• **About this exercise**
Every entry has to be output exactly, with none skipped.

=== Supplied entries ===

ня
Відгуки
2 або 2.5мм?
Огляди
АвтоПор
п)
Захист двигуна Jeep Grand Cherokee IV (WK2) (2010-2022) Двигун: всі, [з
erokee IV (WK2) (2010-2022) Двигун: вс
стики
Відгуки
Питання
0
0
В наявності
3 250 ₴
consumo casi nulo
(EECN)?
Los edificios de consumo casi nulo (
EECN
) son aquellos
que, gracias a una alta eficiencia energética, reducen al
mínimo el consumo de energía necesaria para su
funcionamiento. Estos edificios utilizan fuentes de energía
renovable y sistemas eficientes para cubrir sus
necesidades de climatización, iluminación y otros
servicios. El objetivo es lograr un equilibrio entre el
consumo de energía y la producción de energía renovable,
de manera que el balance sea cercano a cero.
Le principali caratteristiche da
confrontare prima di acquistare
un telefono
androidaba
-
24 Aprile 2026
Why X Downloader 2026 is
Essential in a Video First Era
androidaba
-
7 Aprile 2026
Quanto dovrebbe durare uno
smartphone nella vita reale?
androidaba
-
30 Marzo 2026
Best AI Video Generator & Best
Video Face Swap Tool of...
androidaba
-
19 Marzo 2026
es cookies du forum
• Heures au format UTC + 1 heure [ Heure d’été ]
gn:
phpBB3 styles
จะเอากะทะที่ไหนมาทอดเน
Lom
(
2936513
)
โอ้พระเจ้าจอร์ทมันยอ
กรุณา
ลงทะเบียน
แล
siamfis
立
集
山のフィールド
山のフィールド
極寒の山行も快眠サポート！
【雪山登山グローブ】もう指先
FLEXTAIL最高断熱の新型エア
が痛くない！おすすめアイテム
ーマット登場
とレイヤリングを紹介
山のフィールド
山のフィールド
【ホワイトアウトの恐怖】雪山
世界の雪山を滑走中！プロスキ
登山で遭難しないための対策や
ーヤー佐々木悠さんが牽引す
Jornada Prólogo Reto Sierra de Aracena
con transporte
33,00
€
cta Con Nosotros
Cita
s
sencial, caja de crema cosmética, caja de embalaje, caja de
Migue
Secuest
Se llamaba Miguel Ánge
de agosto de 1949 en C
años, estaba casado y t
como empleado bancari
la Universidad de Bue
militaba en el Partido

===

• **Your solution**
ня
Відгуки
2 або 2.5мм?
Огляди
АвтоПор
п)
Захист двигуна Jeep Grand Cherokee IV (WK2) (2010-2022) Двигун: всі, [з
erokee IV (WK2) (2010-2022) Двигун: вс
стики
Відгуки
Питання
0
0
В наявності
3 250 ₴
consumo casi nulo
(EECN)?
Los edificios de consumo casi nulo (
EECN
) son aquellos
que, gracias a una alta eficiencia energética, reducen al
mínimo el consumo de energía necesaria para su
funcionamiento. Estos edificios utilizan fuentes de energía
renovable y sistemas eficientes para cubrir sus
necesidades de climatización, iluminación y otros
servicios. El objetivo es lograr un equilibrio entre el
consumo de energía y la producción de energía renovable,
de manera que el balance sea cercano a cero.
Le principali caratteristiche da
confrontare prima di acquistare
un telefono
androidaba
-
24 Aprile 2026
Why X Downloader 2026 is
Essential in a Video First Era
androidaba
-
7 Aprile 2026
Quanto dovrebbe durare uno
smartphone nella vita reale?
androidaba
-
30 Marzo 2026
Best AI Video Generator & Best
Video Face Swap Tool of...
androidaba
-
19 Marzo 2026
es cookies du forum
• Heures au format UTC + 1 heure [ Heure d’été ]
gn:
phpBB3 styles
จะเอากะทะที่ไหนมาทอดเน
Lom
(
2936513
)
โอ้พระเจ้าจอร์ทมันยอ
กรุณา
ลงทะเบียน
แล
siamfis
立
集
山のフィールド
山のフィールド
極寒の山行も快眠サポート！
【雪山登山グローブ】もう指先
FLEXTAIL最高断熱の新型エア
が痛くない！おすすめアイテム
ーマット登場
とレイヤリングを紹介
山のフィールド
山のフィールド
【ホワイトアウトの恐怖】雪山
世界の雪山を滑走中！プロスキ
登山で遭難しないための対策や
ーヤー佐々木悠さんが牽引す
Jornada Prólogo Reto Sierra de Aracena
con transporte
33,00
€
cta Con Nosotros
Cita
s
sencial, caja de crema cosmética, caja de embalaje, caja de
Migue
Secuest
Se llamaba Miguel Ánge
de agosto de 1949 en C
años, estaba casado y t
como empleado bancari
la Universidad de Bue
militaba en el Partido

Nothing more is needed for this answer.